Sous mes chaussures fines à semelles minces le pavé du roi ne sonne même pas. Je marche doucement et délicatement. Ah ! Kate, ne laisses pas fuir le souvenir de cet instant… Tu ne retrouveras peut-être jamais dans ta vie cette dilatation de tout l’être, ce sentiment de libération, cette puissance d’une personnalité qui se domine et se proclame triomphante. Kate ! jouis de la minute ! Dans un instant ce sera du passé, et jamais, jamais plus, tu ne te connaîtras gonflée d’une joie aussi pleine…

La rue Présentine finissait.

Je regarde ma toilette. Je n’ai rien de déchiré extérieurement. Et ma petite serviette, chère compagne de la lycéenne, tu ne m’as pas quittée.

Un petit accroc à ma jupe. C’est dans cette descente par la fenêtre ! Mon pantalon au genou est déchiré et en chiffon. C’est l’autre idiot, en me prenant par là de ses mains de lourdaud.
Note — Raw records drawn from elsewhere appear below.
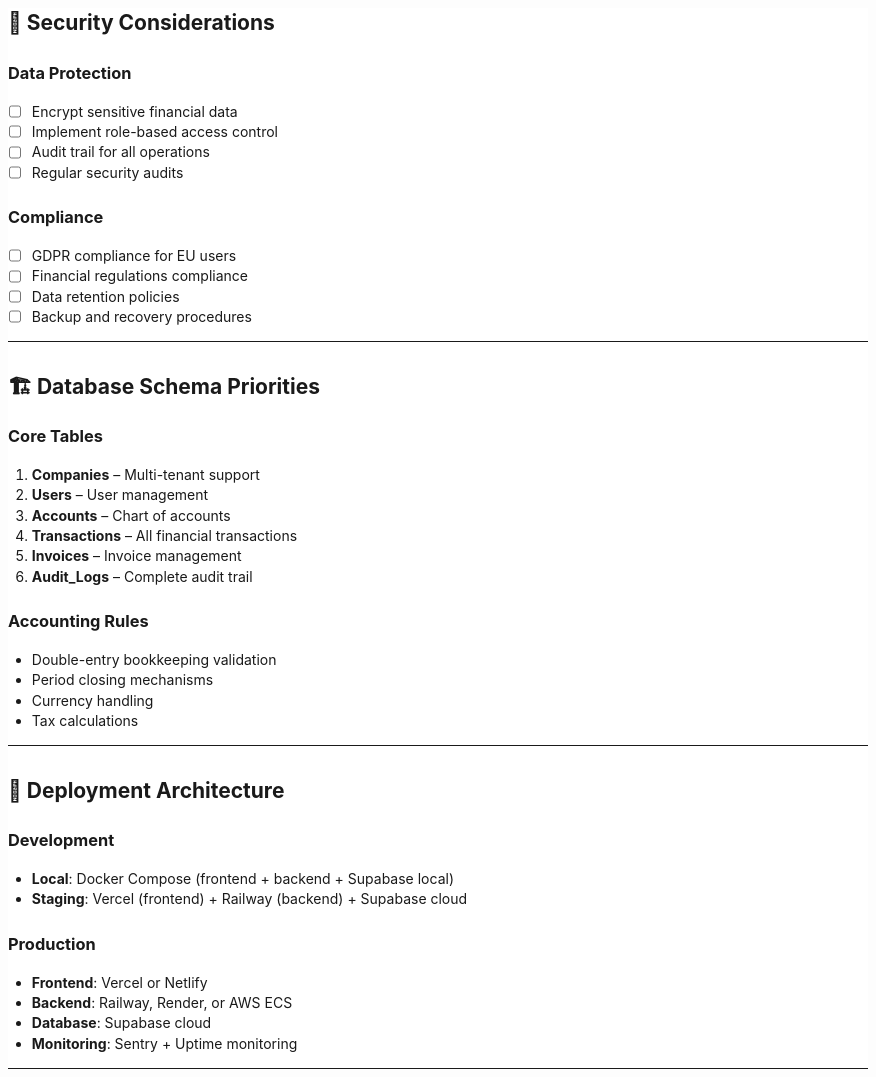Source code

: 
## 🔐 Security Considerations

### Data Protection

- [ ] Encrypt sensitive financial data
- [ ] Implement role-based access control
- [ ] Audit trail for all operations
- [ ] Regular security audits

### Compliance

- [ ] GDPR compliance for EU users
- [ ] Financial regulations compliance
- [ ] Data retention policies
- [ ] Backup and recovery procedures

---

## 🏗️ Database Schema Priorities

### Core Tables

1. **Companies** – Multi-tenant support
2. **Users** – User management
3. **Accounts** – Chart of accounts
4. **Transactions** – All financial transactions
5. **Invoices** – Invoice management
6. **Audit_Logs** – Complete audit trail

### Accounting Rules

- Double-entry bookkeeping validation
- Period closing mechanisms
- Currency handling
- Tax calculations

---

## 🚀 Deployment Architecture

### Development

- **Local**: Docker Compose (frontend + backend + Supabase local)
- **Staging**: Vercel (frontend) + Railway (backend) + Supabase cloud

### Production

- **Frontend**: Vercel or Netlify
- **Backend**: Railway, Render, or AWS ECS
- **Database**: Supabase cloud
- **Monitoring**: Sentry + Uptime monitoring

---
Quand je me touche à cet endroit je souffre un peu. Il a serré dur, cette brute. J’aurai des bleus. Mais qu’importe. Je remets droit ma petite toque qui n’avait pas chancelé sauf à la dernière péripétie. Allons-y ! rentrons !…

Je ne pris plus aucune précaution et passai par des rues les plus fréquentées pour aller vite. La demi-ombre me protégeait, car il n’y a que des réverbères sans gloire en ma cité, sauf aux grandes voies centrales. En peu de temps je me trouvai à ma porte. Un dernier coup d’œil sur la tenue, comme le soldat qui va à la revue, et je sonne. La bonne vient ouvrir, me dit bonsoir et retourne à son travail. Je me glisse dans le vestibule et gagne l’escalier. En un instant je suis dans ma chambre. La pendulette marque six heures moins le quart… C’est le temps que je m’étais fixé. Je ne suis pas en retard… Je me mets devant mon armoire à glace à tanguer de bonheur.